The implications of this are obvious in the case of mathematics, but it provides a valuable insight into other types of answer. Just because it can explain something, we need to be very careful concluding what that implies it does or doesn’t “know”. Knowledge for us and for LLMs mean completely different things. I’m not at all saying it doesn’t know things, it just knows them in a radically different way from us, that we find hard to understand and reason about, and that can be incredibly counterintuitive to us. If a human can explain how to do something that means they know how to actually do it, but that’s just not at all necessarily so for an LLM. This was blatantly obvious and easy to demonstrate in earlier LLM generations, but is becoming less obvious as workarounds, tuned training texts and calls to specialist models or external APIs are used behind the scenes to close the capability gap between explanatory and practical ability.

This is just one example illustrating one of the ways they are fundamentally different from us, but all the cases of LLMs being tricked into generating absurd or weird responses also illustrate many of the other ways their knowledge and reasoning architecture varies enormously from ours. These things are incredibly capable, but are essentially very smart and sophisticated, but also very alien intelligences.

1 comments

You’re right of course. The LLM is a calculator continuously predicting a best-fitting next token based on the data it was trained on.

If its outputs resemble human reasoning, it’s because the encoding and training process managed to capture those patterns and use them to simulate fitting text. There is no real reasoning happening or second-order thought, other than a simulation of that happening through the mimicry of human writing.

LLMs can’t be prompted to perform actual reasoning, but they can be told to generate “thoughts” about what they’re doing that bring out more nuanced detail when they give their answers.
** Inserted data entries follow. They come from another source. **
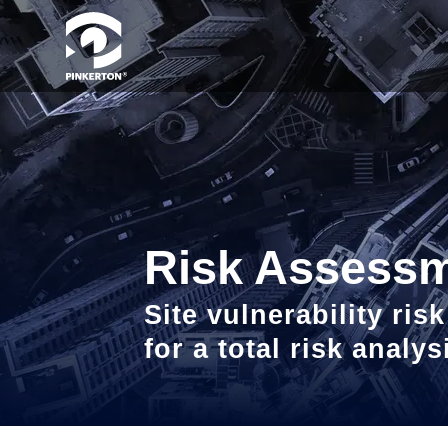
Risk Assess
Site vulnerability ri
for a total risk analy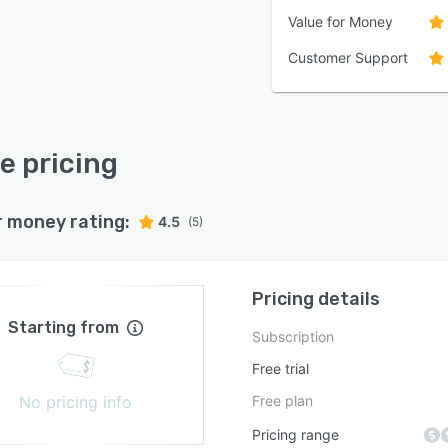
Value for Money
Customer Support
re pricing
r money rating:
4.5
(5)
Pricing details
Starting from
Subscription
Free trial
No pricing info
Free plan
Pricing range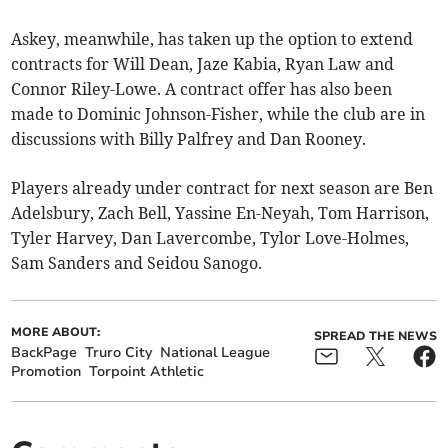
Askey, meanwhile, has taken up the option to extend
contracts for Will Dean, Jaze Kabia, Ryan Law and
Connor Riley-Lowe. A contract offer has also been
made to Dominic Johnson-Fisher, while the club are in
discussions with Billy Palfrey and Dan Rooney.
Players already under contract for next season are Ben
Adelsbury, Zach Bell, Yassine En-Neyah, Tom Harrison,
Tyler Harvey, Dan Lavercombe, Tylor Love-Holmes,
Sam Sanders and Seidou Sanogo.
MORE ABOUT:
SPREAD THE NEWS
BackPage
Truro City
National League
Promotion
Torpoint Athletic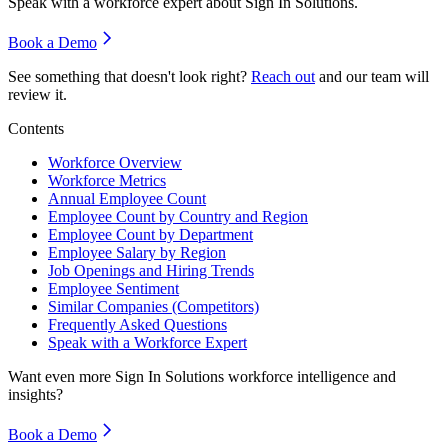
Speak with a workforce expert about
Sign In Solutions
.
Book a Demo
See something that doesn't look right?
Reach out
and our team will
review it.
Contents
Workforce Overview
Workforce Metrics
Annual Employee Count
Employee Count by Country and Region
Employee Count by Department
Employee Salary by Region
Job Openings and Hiring Trends
Employee Sentiment
Similar Companies (Competitors)
Frequently Asked Questions
Speak with a Workforce Expert
Want even more
Sign In Solutions
workforce intelligence and
insights?
Book a Demo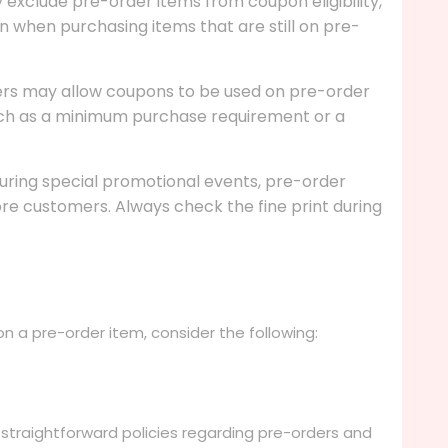
ly exclude pre-order items from coupon eligibility,
 when purchasing items that are still on pre-
lers may allow coupons to be used on pre-order
such as a minimum purchase requirement or a
during special promotional events, pre-order
re customers. Always check the fine print during
 a pre-order item, consider the following:
straightforward policies regarding pre-orders and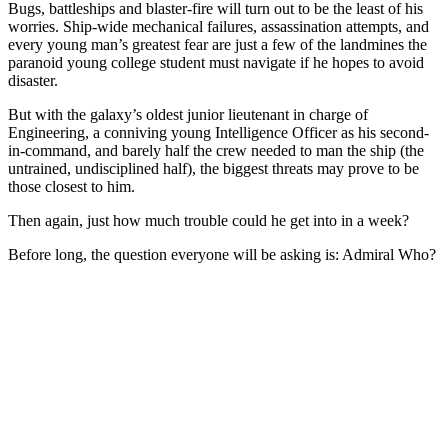
Bugs, battleships and blaster-fire will turn out to be the least of his
worries. Ship-wide mechanical failures, assassination attempts, and
every young man’s greatest fear are just a few of the landmines the
paranoid young college student must navigate if he hopes to avoid
disaster.
But with the galaxy’s oldest junior lieutenant in charge of
Engineering, a conniving young Intelligence Officer as his second-
in-command, and barely half the crew needed to man the ship (the
untrained, undisciplined half), the biggest threats may prove to be
those closest to him.
Then again, just how much trouble could he get into in a week?
Before long, the question everyone will be asking is: Admiral Who?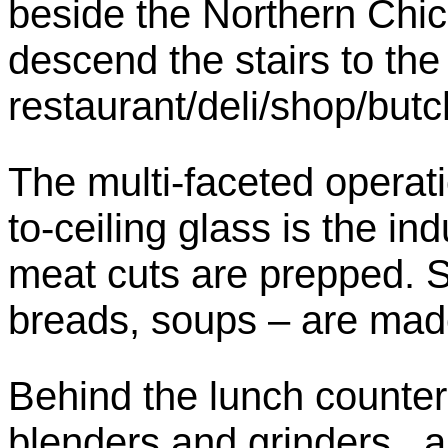
beside the Northern Chic
descend the stairs to the 
restaurant/deli/shop/butch
The multi-faceted operatio
to-ceiling glass is the in
meat cuts are prepped. S
breads, soups – are mad
Behind the lunch counter
blenders and grinders, a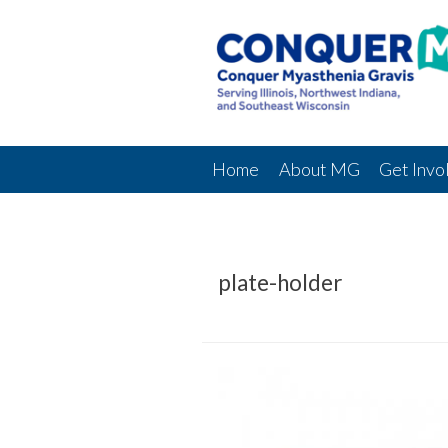
Home
About MG
Get Invo
plate-holder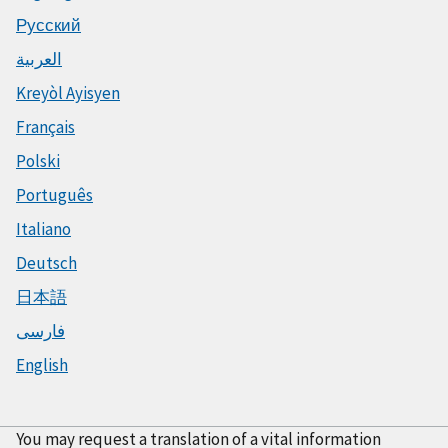
Русский
العربية
Kreyòl Ayisyen
Français
Polski
Português
Italiano
Deutsch
日本語
فارسی
English
You may request a translation of a vital information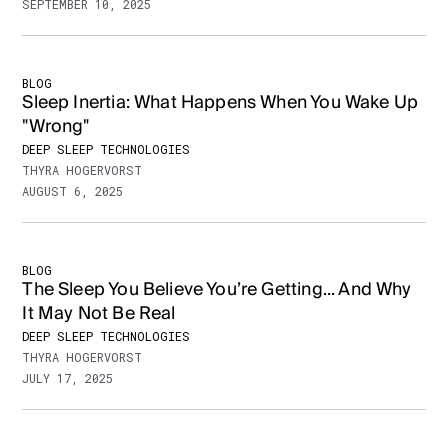
SEPTEMBER 10, 2025
BLOG
Sleep Inertia: What Happens When You Wake Up
"Wrong"
DEEP SLEEP TECHNOLOGIES
THYRA HOGERVORST
AUGUST 6, 2025
BLOG
The Sleep You Believe You’re Getting... And Why
It May Not Be Real
DEEP SLEEP TECHNOLOGIES
THYRA HOGERVORST
JULY 17, 2025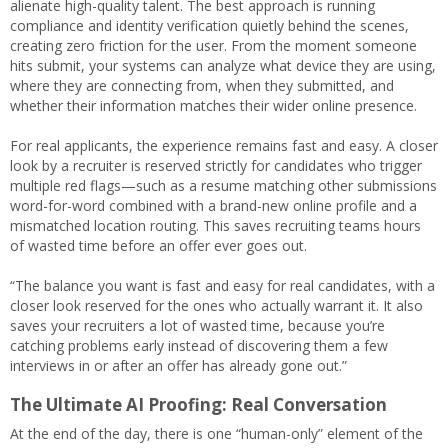
alienate high-quality talent. The best approach is running
compliance and identity verification quietly behind the scenes,
creating zero friction for the user. From the moment someone
hits submit, your systems can analyze what device they are using,
where they are connecting from, when they submitted, and
whether their information matches their wider online presence.
For real applicants, the experience remains fast and easy. A closer
look by a recruiter is reserved strictly for candidates who trigger
multiple red flags—such as a resume matching other submissions
word-for-word combined with a brand-new online profile and a
mismatched location routing. This saves recruiting teams hours
of wasted time before an offer ever goes out.
“The balance you want is fast and easy for real candidates, with a
closer look reserved for the ones who actually warrant it. It also
saves your recruiters a lot of wasted time, because you’re
catching problems early instead of discovering them a few
interviews in or after an offer has already gone out.”
The Ultimate AI Proofing: Real Conversation
At the end of the day, there is one “human-only” element of the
This isn’t any more magical than writing out a more thoughtful prompt to get a conditioned answer, it’s just getting the LLM to flesh out the prompt engineering for you in the general direction you want it to go.
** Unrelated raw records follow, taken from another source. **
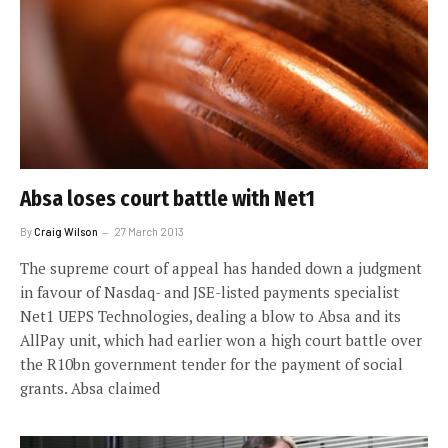
Absa loses court battle with Net1
By
Craig Wilson
27 March 2013
The supreme court of appeal has handed down a judgment
in favour of Nasdaq- and JSE-listed payments specialist
Net1 UEPS Technologies, dealing a blow to Absa and its
AllPay unit, which had earlier won a high court battle over
the R10bn government tender for the payment of social
grants. Absa claimed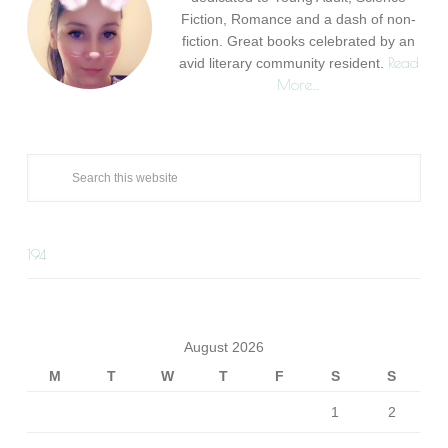
Fiction, Romance and a dash of non-
fiction. Great books celebrated by an
Read
avid literary community resident.
More…
194
August 2026
M
T
W
T
F
S
S
1
2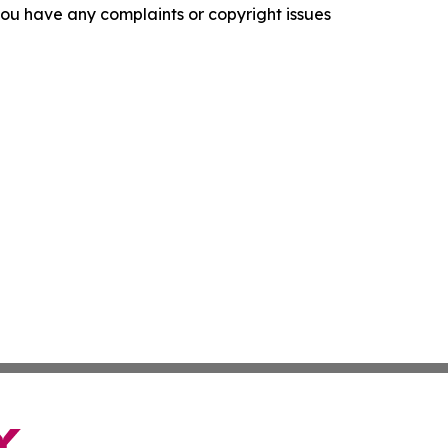
f you have any complaints or copyright issues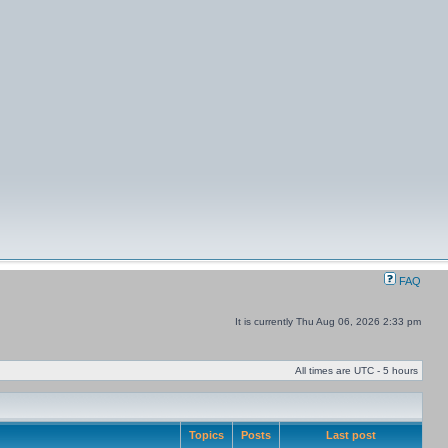
FAQ
It is currently Thu Aug 06, 2026 2:33 pm
All times are UTC - 5 hours
Topics
Posts
Last post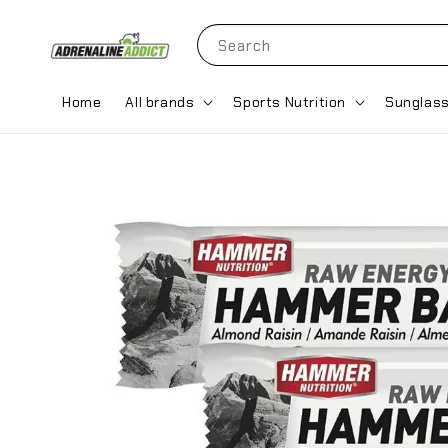
Search
Home
All brands
Sports Nutrition
Sunglas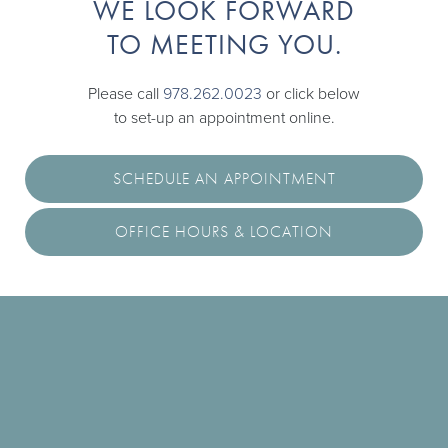
WE LOOK FORWARD
TO MEETING YOU.
Please call
978.262.0023
or click below
to set-up an appointment online.
SCHEDULE AN APPOINTMENT
OFFICE HOURS & LOCATION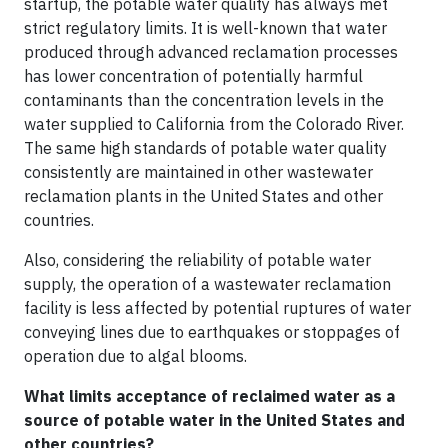
startup, the potable water quality has always met
strict regulatory limits. It is well-known that water
produced through advanced reclamation processes
has lower concentration of potentially harmful
contaminants than the concentration levels in the
water supplied to California from the Colorado River.
The same high standards of potable water quality
consistently are maintained in other wastewater
reclamation plants in the United States and other
countries.
Also, considering the reliability of potable water
supply, the operation of a wastewater reclamation
facility is less affected by potential ruptures of water
conveying lines due to earthquakes or stoppages of
operation due to algal blooms.
What limits acceptance of reclaimed water as a
source of potable water in the United States and
other countries?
That seems rather fundamental to me, the idea that with some generic prompting the model tries to fit what it thinks reasoning looks like and can then take advantage of the additional context that would others be buried too deep to influence its answer.

I suspect that prompting the model to explore “thought” asks it to go down paths of linguistic connections that are related to the topic but not immediately connected to the answer in a way that would immediately influence the top predictions. Bringing summaries of those connections into the token context is a kind of zero-shot training on their relevancy to forming an answer.

To me this is less “reasoning” and more suggestive of the idea that some of the heuristics for data retrieval and question answering we collectively refer to as reasoning have broader applications.